中東ウオッチ

EUの行政トップ女性に椅子を用意しなかったトルコ・エルドアン氏の思惑

6日、トルコの首都アンカラで、エルドアン大統領(右)と欧州連合(EU)のミシェル大統領が椅子に座るそばで、立ちつくすフォンデアライエン欧州委員長(ロイター)
6日、トルコの首都アンカラで、エルドアン大統領(右)と欧州連合(EU)のミシェル大統領が椅子に座るそばで、立ちつくすフォンデアライエン欧州委員長(ロイター)

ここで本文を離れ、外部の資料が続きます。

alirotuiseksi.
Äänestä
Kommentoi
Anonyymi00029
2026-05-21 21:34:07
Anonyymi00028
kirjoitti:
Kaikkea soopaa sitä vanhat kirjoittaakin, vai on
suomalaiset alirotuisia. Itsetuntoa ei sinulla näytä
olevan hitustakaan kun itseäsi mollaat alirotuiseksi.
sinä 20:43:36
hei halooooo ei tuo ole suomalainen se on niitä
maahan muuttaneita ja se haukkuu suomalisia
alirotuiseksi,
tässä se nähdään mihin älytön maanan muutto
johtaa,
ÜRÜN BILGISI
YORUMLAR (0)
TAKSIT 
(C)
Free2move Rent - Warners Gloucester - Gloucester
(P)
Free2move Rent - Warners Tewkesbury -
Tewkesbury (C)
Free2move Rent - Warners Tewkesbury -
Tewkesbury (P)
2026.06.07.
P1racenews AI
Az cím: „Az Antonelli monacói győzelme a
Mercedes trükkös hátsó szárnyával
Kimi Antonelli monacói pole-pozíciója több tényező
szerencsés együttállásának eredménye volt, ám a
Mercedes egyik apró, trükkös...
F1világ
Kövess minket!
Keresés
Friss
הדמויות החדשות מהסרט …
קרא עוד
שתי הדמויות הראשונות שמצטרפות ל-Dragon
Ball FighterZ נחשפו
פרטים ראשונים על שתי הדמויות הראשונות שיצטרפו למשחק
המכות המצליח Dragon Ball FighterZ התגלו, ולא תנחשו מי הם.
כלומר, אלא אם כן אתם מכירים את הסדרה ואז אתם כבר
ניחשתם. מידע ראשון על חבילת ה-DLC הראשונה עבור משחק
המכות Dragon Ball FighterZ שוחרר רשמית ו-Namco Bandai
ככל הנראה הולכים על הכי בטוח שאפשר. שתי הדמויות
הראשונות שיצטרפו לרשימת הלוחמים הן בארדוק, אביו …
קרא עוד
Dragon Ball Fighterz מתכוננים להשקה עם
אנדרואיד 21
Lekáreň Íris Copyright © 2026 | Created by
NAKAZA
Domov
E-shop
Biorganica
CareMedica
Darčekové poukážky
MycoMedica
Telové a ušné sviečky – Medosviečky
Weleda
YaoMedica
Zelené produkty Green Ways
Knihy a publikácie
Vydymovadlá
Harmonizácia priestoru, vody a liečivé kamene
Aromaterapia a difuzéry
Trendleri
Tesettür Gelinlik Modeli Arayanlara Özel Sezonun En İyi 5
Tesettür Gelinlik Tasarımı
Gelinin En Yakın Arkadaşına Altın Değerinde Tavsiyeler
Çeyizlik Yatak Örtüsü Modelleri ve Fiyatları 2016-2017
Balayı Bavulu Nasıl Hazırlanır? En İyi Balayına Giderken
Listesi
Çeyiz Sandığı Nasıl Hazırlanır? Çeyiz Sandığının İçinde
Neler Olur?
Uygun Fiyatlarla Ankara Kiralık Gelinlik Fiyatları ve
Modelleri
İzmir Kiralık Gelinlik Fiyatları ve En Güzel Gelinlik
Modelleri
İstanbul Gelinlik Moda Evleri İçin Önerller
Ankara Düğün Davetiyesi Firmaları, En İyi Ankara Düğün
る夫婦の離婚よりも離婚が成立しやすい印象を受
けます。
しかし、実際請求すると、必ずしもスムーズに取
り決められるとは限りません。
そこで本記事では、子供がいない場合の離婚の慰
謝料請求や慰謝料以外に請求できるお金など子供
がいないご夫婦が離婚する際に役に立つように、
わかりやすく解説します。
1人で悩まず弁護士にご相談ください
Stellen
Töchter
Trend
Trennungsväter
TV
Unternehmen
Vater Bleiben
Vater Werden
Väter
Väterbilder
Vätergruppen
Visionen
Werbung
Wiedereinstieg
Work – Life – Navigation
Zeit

 トルコのエルドアン政権が女性の権利をめぐる問題で欧州連合(EU)に冷や水を浴びせ、対立が深まっている。同政権は昨年、東地中海のギリシャなどとの係争海域で資源探査船による探査を軍艦が護衛して強行。イスラム教の預言者ムハンマドの風刺を擁護したマクロン仏大統領に「精神的治療が必要だ」かみつくなど、欧州との関係はすでに冷え込んでいる。あえていま、女性の権利の問題を持ち出して対立をあおるのはなぜか。(カイロ 佐藤貴生)

ソファゲート

 4月6日、トルコの首都アンカラの大統領府。エルドアン大統領(67)との会談に臨んだEUの行政トップ、フォンデアライエン欧州委員長は一瞬、驚いた様子で立ちつくした。一緒に訪れたミシェルEU大統領とエルドアン氏は隣り合う形で用意された椅子に座ったが、自分が座る椅子がなかったからだ。フォンデアライエン氏は結局、2人から離れたソファに腰を下ろした。

 欧州メディアはこの映像に加え、トルコで開かれた2015年の20カ国・地域(G20)首脳会議の際、ユンケル欧州委員長とトゥスクEU大統領がエルドアン氏と3人で座る映像などを比較して放映。女性だから椅子を用意しなかった可能性が浮き彫りになった。